SHORT PROBLEM A ->
Answer these questions using the Cabcharge passage:
(i) What share of Australian taxis does Cabcharge supply with its electronic payment system?
(ii) In what month and year, and in which court, did the ACCC begin proceedings against Cabcharge?
(iii) To breach the TPA, what must a corporation have misused?
SHORT PROBLEM B -> Please write out the part of the Cabcharge passage starting at "To breach the" and ending at "any other market.".

Cabcharge provides payment systems for taxi operators and drivers to manage non-cash taxi fares. The company holds a dominant market position in these services across Australia as it supplies almost 97% of Australian taxis with its electronic payment system. The ACCC began proceedings in June 2009 in the Federal Court of Australia against Cabcharge. The ACCC action alleged that Cabcharge had breached the Trade Practices Act (TPA) by misusing its market power and entering into an agreement to substantially lessen competition. The action centered on Cabcharge's conduct in refusing to deal with competing suppliers to allow Cabcharge payments to be processed through EFTPOS terminals provided by rival companies and supplying taxi meters and fare updates at below actual cost or at no cost.[26]

To breach the TPA, a corporation must have misused its substantial market power to:

  • eliminate or substantially damage a competitor
  • prevent the entry of a person into that market or any other market; or
  • deter or prevent a person from engaging in competitive conduct in that market or any other market.

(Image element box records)
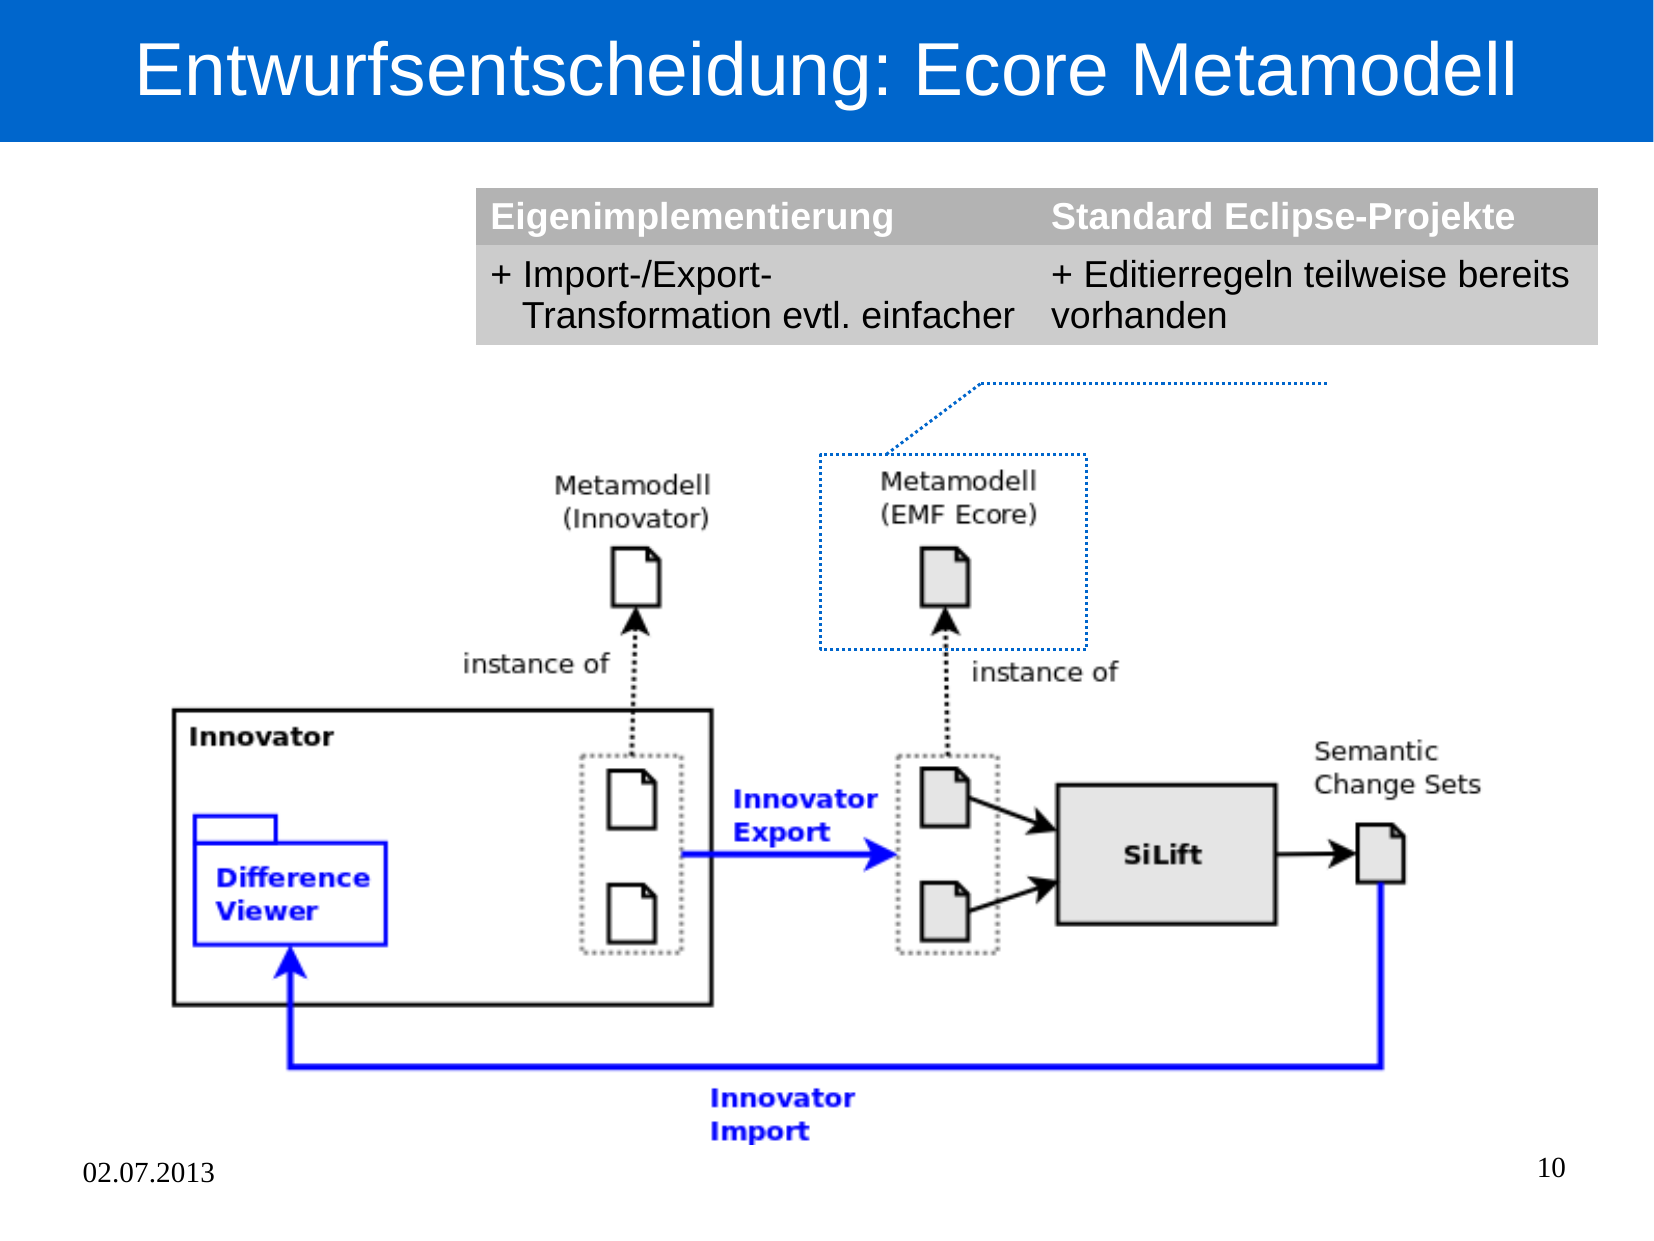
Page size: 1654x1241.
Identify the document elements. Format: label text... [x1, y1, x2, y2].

title Entwurfsentscheidung: Ecore Metamodell [0, 0, 1654, 142]
table_cell + Editierregeln teilweise bereits vorhanden [1036, 245, 1598, 345]
table_cell + Import-/Export- Transformation evtl. einfacher [476, 245, 1036, 345]
table_header Standard Eclipse-Projekte [1036, 188, 1598, 245]
table_header Eigenimplementierung [476, 188, 1036, 245]
picture [160, 466, 1489, 1146]
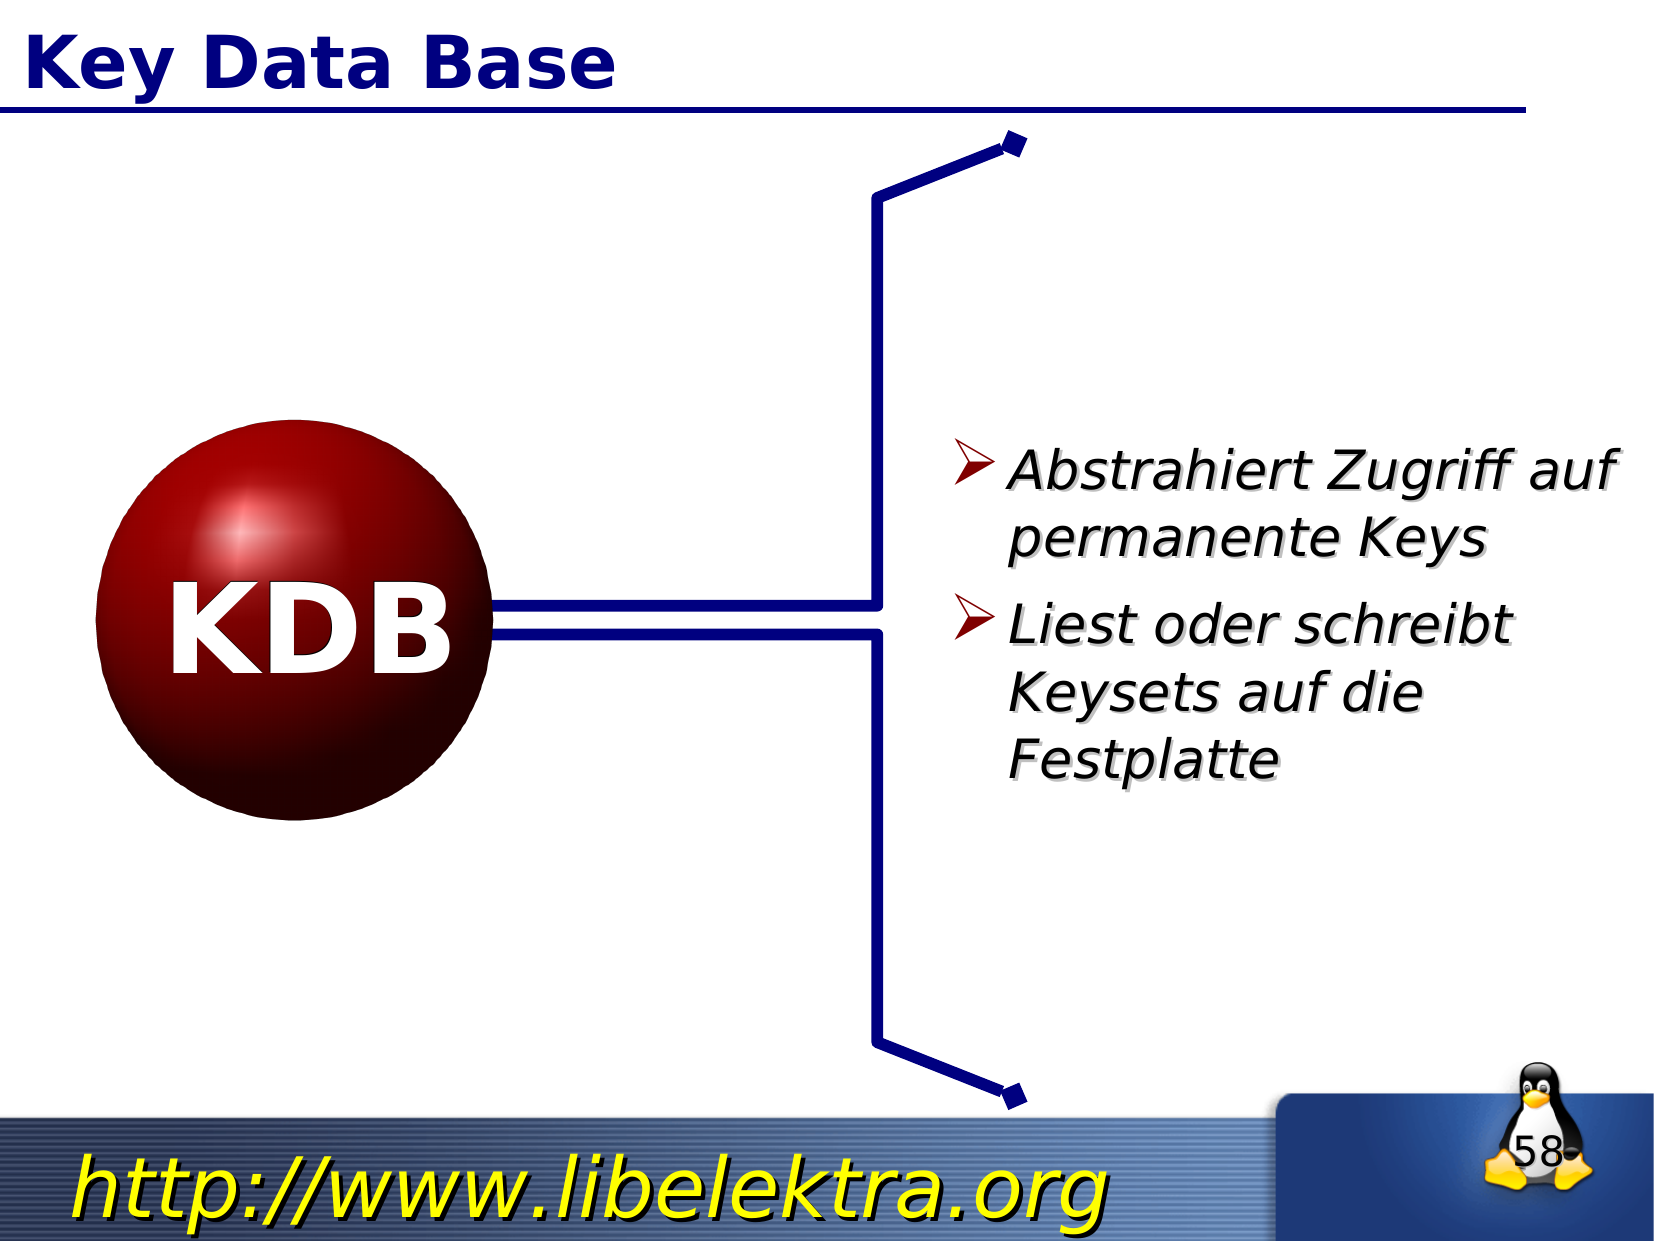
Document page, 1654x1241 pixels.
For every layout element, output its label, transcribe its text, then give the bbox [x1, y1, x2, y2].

FULL SOLUTION A ->
(i) Almost 97%.
(ii) June 2009, in the Federal Court of Australia.
(iii) Its substantial market power.

FULL SOLUTION B ->
To breach the TPA, a corporation must have misused its substantial market power to:

  • eliminate or substantially damage a competitor
  • prevent the entry of a person into that market or any other market; or
  • deter or prevent a person from engaging in competitive conduct in that market or any other market.